Par un jugement n° 2502795 du 5 mai 2025, le magistrat désigné par le président du tribunal administratif de Rennes a rejeté cette demande.
Procédure devant la cour :
Par une requête, enregistrée le 7 juillet 2025, Mme A…, représentée par Me Louis, demande à la cour :
1°) d’annuler ce jugement du tribunal administratif de Rennes du 5 mai 2025 ;
2°) d’annuler la décision de la directrice territoriale de l’OFII du 17 avril 2025 ;
3°) d’enjoindre au directeur de l’OFII de lui accorder le bénéfice des conditions matérielles d’accueil dans un délai de cinq jours à compter de la notification de l’arrêt à intervenir sous astreinte de 150 euros par jour de retard ou, à titre subsidiaire, de procéder à un nouvel examen de sa situation dans les mêmes conditions de délai et d’astreinte ;
4°) de mettre à la charge de l’État, en faveur de son avocat, une somme de 1 500 euros au titre de l’article L. 761-1 du code de justice administrative et de l’article 37 de la loi du 10 juillet 1991.
Elle soutient que :
– le jugement attaqué méconnaît les dispositions du troisième alinéa de l’article R.741-3 du code de justice administrative, dès lors qu’il ne mentionne pas qu’elle-même a en personne formulé des observations ;
– la décision contestée est insuffisamment motivée ;
– elle est entachée d’un défaut d’examen particulier ;
– elle méconnaît les articles L. 551-10 et R. 551-23 du code de l’entrée et du séjour des étrangers et du droit d’asile ;
– elle méconnaît l’article D. 551-20 du code de l’entrée et du séjour des étrangers et du droit d’asile ;
– elle méconnaît le 3° de l’article L. 531-27 du code de l’entrée et du séjour des étrangers et du droit d’asile ;
– elle est entachée d’une erreur d’appréciation au regard des articles L. 551-15, L. 522-3, L. 522-1 et D. 551-17 du code de l’entrée et du séjour des étrangers et du droit d’asile, en ce que son état de vulnérabilité n’a pas été pris en compte.

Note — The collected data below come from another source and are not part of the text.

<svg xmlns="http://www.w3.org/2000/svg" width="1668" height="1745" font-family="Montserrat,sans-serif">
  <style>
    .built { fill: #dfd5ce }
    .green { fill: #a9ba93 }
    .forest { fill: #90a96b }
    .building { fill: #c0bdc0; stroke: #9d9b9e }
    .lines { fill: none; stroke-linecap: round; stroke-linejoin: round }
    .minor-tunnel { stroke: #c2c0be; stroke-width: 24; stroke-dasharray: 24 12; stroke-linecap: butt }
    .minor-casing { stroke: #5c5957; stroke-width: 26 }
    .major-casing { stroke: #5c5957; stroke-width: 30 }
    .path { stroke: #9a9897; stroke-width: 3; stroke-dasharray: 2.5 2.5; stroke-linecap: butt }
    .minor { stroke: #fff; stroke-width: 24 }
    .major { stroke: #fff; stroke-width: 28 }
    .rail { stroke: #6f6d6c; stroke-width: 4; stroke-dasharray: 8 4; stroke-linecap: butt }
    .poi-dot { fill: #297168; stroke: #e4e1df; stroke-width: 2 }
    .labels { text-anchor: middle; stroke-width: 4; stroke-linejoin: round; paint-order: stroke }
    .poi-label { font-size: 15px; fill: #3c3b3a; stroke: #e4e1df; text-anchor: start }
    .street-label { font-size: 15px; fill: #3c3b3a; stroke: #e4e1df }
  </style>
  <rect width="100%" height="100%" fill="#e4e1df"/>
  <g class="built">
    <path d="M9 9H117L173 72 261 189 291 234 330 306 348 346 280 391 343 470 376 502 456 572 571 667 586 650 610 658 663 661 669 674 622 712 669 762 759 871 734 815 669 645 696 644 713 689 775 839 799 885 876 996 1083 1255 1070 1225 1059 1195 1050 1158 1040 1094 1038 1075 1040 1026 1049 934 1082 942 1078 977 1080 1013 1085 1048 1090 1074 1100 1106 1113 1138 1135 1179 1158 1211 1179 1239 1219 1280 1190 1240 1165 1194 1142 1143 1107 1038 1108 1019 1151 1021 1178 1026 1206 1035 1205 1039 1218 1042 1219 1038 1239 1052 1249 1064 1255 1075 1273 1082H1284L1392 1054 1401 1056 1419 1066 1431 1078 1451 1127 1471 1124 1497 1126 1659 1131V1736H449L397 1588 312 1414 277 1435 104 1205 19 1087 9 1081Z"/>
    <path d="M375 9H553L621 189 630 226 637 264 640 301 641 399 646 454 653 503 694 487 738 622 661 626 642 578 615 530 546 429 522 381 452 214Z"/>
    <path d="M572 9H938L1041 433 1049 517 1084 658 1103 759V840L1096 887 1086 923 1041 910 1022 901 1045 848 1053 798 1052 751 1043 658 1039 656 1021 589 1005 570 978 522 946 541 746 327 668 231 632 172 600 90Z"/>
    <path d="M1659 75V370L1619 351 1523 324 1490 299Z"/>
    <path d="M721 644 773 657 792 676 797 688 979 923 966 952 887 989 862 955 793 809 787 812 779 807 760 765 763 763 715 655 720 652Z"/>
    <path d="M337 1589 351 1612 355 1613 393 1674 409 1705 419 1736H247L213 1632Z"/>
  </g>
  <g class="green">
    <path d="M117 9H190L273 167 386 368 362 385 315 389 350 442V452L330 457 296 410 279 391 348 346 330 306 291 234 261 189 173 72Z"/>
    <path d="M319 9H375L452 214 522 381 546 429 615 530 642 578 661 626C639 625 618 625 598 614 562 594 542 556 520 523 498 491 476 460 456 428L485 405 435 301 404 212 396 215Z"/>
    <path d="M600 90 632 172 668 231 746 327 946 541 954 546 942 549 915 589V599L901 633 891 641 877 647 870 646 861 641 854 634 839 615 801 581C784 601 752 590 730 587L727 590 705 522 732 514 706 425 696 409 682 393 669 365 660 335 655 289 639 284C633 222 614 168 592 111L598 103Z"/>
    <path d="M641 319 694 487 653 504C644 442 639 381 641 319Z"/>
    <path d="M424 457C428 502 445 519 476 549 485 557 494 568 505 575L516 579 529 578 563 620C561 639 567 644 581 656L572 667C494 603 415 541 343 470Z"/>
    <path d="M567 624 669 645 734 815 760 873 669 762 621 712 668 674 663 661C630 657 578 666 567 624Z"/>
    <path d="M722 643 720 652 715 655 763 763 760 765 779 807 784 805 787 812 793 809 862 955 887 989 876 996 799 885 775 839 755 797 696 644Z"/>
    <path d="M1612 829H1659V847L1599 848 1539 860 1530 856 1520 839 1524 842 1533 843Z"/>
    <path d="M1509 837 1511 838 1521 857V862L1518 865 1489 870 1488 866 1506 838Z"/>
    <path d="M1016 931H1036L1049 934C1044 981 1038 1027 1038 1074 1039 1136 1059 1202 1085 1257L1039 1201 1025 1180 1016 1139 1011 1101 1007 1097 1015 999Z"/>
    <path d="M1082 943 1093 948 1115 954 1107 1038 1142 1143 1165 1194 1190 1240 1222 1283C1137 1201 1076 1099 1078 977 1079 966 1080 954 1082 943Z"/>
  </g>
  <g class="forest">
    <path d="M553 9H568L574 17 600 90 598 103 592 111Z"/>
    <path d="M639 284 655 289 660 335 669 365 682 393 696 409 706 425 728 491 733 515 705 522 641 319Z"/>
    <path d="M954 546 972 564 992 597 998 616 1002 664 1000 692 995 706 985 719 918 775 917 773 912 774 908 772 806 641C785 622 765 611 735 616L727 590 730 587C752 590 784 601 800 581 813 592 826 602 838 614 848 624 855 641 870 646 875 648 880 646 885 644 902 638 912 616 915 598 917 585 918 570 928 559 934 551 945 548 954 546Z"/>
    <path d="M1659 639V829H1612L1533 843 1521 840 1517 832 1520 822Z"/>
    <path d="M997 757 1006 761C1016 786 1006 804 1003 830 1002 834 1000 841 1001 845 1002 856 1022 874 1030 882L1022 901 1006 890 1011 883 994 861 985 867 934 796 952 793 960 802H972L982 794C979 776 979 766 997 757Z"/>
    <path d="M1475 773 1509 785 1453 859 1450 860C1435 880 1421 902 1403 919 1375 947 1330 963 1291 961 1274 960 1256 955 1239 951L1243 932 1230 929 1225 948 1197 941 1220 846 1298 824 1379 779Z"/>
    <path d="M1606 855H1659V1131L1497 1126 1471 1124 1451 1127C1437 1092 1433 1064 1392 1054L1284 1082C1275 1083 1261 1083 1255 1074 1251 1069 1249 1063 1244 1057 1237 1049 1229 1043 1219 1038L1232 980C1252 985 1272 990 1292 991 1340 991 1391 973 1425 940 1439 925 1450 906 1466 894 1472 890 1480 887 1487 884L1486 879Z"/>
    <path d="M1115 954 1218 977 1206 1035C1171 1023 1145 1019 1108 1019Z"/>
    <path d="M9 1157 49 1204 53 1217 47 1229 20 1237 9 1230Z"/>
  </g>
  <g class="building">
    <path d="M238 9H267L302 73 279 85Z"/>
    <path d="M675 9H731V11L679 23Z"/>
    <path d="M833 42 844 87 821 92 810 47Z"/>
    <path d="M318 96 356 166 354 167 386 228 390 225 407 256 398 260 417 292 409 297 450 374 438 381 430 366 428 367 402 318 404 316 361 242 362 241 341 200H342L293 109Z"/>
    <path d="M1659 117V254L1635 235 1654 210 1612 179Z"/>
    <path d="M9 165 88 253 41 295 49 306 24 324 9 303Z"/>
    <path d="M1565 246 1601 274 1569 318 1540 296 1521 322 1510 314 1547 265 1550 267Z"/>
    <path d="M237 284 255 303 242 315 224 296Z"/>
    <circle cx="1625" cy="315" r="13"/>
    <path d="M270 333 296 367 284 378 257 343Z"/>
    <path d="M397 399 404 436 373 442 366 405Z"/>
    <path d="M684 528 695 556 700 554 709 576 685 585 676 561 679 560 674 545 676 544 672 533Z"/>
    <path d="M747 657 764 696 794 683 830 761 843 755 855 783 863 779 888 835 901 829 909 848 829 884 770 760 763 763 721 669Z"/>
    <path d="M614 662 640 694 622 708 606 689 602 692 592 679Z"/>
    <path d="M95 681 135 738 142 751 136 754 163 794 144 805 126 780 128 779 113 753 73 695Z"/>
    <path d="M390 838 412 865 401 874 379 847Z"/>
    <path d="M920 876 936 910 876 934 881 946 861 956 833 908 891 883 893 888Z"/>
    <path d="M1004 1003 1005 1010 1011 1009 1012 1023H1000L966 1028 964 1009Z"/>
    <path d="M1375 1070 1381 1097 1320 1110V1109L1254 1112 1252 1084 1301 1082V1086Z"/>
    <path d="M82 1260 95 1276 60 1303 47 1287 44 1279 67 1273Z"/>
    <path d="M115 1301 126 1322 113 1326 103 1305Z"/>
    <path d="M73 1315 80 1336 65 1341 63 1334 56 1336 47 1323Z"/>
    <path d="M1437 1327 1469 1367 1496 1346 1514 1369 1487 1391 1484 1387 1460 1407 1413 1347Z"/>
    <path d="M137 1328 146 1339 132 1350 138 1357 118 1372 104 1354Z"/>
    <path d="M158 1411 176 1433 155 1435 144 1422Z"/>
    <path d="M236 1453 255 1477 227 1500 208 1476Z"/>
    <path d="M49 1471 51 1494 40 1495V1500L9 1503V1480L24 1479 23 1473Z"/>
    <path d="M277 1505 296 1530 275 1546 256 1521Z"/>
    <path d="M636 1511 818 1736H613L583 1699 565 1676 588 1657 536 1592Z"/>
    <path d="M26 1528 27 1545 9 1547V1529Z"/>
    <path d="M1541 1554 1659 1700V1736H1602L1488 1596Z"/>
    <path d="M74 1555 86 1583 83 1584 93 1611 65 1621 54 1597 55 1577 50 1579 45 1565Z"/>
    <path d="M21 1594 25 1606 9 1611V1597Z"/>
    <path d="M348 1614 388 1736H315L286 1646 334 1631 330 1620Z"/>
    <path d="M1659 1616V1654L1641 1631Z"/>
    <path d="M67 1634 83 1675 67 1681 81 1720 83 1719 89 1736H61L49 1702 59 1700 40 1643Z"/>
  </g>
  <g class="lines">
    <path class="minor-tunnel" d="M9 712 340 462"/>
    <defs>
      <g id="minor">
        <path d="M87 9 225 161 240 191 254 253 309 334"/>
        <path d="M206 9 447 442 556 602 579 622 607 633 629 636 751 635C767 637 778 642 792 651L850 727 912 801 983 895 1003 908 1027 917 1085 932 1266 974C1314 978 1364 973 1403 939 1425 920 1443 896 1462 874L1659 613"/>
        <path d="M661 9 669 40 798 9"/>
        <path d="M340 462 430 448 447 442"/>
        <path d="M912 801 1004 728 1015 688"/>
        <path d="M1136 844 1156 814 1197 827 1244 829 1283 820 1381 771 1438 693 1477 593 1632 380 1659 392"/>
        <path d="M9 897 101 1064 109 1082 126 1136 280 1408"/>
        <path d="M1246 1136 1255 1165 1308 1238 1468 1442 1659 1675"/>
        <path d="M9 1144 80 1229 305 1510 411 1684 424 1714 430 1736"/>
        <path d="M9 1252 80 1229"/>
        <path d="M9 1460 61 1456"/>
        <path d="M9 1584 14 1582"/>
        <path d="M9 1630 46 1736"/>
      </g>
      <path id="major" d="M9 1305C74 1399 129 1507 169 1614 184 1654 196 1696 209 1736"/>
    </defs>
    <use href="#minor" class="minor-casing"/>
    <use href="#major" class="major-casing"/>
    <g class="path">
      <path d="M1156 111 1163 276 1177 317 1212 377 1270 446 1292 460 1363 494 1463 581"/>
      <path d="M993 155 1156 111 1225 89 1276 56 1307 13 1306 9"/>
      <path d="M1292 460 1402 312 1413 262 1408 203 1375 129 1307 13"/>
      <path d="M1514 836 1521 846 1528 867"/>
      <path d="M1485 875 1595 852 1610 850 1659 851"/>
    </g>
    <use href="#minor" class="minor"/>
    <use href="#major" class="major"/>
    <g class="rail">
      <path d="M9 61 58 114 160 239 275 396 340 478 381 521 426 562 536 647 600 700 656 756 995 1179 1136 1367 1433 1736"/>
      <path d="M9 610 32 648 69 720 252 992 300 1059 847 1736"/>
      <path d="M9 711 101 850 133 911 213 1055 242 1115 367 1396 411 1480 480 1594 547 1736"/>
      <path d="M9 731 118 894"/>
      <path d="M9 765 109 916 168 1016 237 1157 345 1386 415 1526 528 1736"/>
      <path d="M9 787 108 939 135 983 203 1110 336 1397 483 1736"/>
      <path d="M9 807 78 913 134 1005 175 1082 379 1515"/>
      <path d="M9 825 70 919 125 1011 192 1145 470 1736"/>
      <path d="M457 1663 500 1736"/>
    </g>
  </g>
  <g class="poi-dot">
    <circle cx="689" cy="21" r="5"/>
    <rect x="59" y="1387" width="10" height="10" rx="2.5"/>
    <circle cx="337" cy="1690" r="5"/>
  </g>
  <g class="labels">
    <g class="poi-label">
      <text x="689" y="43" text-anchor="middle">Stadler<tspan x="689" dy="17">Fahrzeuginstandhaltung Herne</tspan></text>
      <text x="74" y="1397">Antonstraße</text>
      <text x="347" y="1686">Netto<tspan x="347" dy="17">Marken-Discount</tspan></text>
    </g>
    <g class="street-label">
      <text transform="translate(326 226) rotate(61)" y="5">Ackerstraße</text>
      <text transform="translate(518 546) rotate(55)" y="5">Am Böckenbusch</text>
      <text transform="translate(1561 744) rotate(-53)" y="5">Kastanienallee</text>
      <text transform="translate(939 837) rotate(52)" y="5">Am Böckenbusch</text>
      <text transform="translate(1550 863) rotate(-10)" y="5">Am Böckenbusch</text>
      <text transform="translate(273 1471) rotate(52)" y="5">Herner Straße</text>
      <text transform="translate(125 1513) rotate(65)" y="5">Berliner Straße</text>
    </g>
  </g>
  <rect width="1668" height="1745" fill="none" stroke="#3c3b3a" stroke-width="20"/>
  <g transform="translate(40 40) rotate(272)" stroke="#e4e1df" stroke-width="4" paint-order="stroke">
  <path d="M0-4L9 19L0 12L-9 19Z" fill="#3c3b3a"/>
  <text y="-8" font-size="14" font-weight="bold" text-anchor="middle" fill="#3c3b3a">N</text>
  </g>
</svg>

La requête a été communiquée à l’Office français de l’immigration et de l’intégration qui n’a pas produit d’observations.
Mme A… a été admise au bénéfice de l’aide juridictionnelle totale par une décision du 23 juin 2025.
Vu les autres pièces du dossier.
Vu :
– le code de l’entrée et du séjour des étrangers et du droit d’asile ;
– la loi n° 91-647 du 10 juillet 1991 ;
– le code de justice administrative.
Les parties ont été régulièrement averties du jour de l’audience.
Le président de la formation de jugement a dispensé le rapporteur public, sur sa proposition, de prononcer des conclusions à l’audience.
Le rapport de M. Catroux a été entendu au cours de l’audience publique.
Considérant ce qui suit :
1. Mme B… A…, ressortissante sénégalaise, est entrée en France le 12 janvier 2025, selon ses déclarations, sous couvert d’un visa de court séjour. Une attestation de demande d’asile lui a été délivrée le 17 avril 2025. Par une décision du 17 avril 2025, la directrice territoriale de l’Office français de l’immigration et de l’intégration (OFII) a refusé de lui accorder les conditions matérielles d’accueil. Mme A… a demandé au tribunal administratif de Rennes d’annuler cette décision. Par un jugement du 5 mai 2025, le magistrat désigné par le président du tribunal a rejeté la demande de Mme A…. Cette dernière fait appel de ce jugement.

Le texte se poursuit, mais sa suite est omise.